── EXCERPT PROVIDED ──

As the local MD surgical specialist, here’s my take.

I got a good chuckle when I saw that they cite Ziprecruiter. Their points on the MD side do have some (small) kernels of truth.

Faster to finish and less competitive, agreed. They’re actually being generous on our training time since it can be longer if you do research years. If fellowship becomes a more common thing you folks are at ophtho and OB length though. Salaries do vary widely between and within specialties.

You folks have more pod specific third and fourth year rotations, but also do off service rotations at around our rate in residency, so I’d call it a wash.

The average and range of salaries they give fits for the starting ophtho market, but we’re notorious for low beginning pay. Those numbers are basically what academics or the VA would shell out, maybe a touch higher. (Hint: low end of the market.) I think that’s the case for the other fields as well.

───
── EXCERPTED DATA ──

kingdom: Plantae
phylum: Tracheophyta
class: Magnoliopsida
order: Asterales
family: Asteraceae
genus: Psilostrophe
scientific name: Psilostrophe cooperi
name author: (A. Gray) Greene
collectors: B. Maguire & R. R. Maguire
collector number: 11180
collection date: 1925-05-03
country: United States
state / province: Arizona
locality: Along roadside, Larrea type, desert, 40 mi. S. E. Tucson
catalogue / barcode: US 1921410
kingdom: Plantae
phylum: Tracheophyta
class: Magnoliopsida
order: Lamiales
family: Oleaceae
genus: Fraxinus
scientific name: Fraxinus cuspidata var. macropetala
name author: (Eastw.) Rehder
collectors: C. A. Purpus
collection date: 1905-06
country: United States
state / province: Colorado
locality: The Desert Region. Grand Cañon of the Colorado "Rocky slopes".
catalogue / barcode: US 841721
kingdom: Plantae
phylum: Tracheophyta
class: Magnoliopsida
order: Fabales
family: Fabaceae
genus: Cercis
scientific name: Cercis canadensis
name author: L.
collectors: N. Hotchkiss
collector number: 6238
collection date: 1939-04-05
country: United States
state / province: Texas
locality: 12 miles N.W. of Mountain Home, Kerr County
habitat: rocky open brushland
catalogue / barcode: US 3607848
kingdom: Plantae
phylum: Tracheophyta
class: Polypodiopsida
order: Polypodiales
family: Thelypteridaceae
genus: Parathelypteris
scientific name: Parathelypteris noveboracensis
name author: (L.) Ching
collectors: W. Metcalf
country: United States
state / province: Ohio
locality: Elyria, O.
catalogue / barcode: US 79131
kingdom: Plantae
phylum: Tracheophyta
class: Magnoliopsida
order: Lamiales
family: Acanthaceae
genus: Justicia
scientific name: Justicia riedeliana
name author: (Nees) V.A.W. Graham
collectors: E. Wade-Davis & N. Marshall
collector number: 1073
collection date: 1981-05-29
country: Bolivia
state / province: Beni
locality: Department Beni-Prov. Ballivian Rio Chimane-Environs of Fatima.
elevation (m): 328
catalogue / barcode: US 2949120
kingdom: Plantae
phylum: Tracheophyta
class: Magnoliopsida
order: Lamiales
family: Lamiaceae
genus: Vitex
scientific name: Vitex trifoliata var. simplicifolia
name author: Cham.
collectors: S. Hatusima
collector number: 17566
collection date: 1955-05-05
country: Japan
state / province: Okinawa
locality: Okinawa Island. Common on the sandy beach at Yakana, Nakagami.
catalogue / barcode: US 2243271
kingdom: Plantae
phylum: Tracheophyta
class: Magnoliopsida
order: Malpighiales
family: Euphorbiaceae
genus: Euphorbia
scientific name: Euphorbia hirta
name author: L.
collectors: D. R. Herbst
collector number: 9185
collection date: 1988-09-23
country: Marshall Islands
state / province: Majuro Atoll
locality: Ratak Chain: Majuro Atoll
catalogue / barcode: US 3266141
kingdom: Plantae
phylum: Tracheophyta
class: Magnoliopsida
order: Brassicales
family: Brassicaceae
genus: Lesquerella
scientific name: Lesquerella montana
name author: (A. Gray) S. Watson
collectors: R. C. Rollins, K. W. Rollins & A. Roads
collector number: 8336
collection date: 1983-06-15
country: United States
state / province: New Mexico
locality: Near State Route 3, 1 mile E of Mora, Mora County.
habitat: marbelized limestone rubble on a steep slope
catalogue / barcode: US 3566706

───

**EXERCISE PROMPT**
Please carry on the commentary on MD training and salaries from the point where it stops. You won't need the material.

**REPLY TO THE TASK**
Where’s the big focus on ancillary income coming from? That’s almost exclusively if you’re a partner in PP and that’s dying across the board. It’s a nice perk, but relatively concentrated, and even if you do get some of it as an employee it will be watered down.
 
Saying pod school is 'less competitive' than MD/DO is like saying a Toyota Camry is 'less fast' than a Ferrari. Objectively true but doesn't begin to describe the difference.
I’m not here to punch down, but that idea can be very attractive to prospective students. Don’t want to have to get that MCAT to whatever goal it is now? Don’t want to have to have great grades and Step 2 score and research and connections and still have an 80% or lower chance of getting a residency? Want to SURGERY? Not hard to find some takers.

If you want even worse prospects, go look at the dental forums. They’ve got schools rocking $570k COAs, and if you want to specialize you usually pay for your residency too. Possibly $1M to work 6 days a week at a corporate office or associate mill to try to break $200k.

Heck, optometry school is somewhere near $300k COA with a pretty good chance of working in retail for maybe $125k. Hopefully they don’t start a chain of MyFootDr.’s.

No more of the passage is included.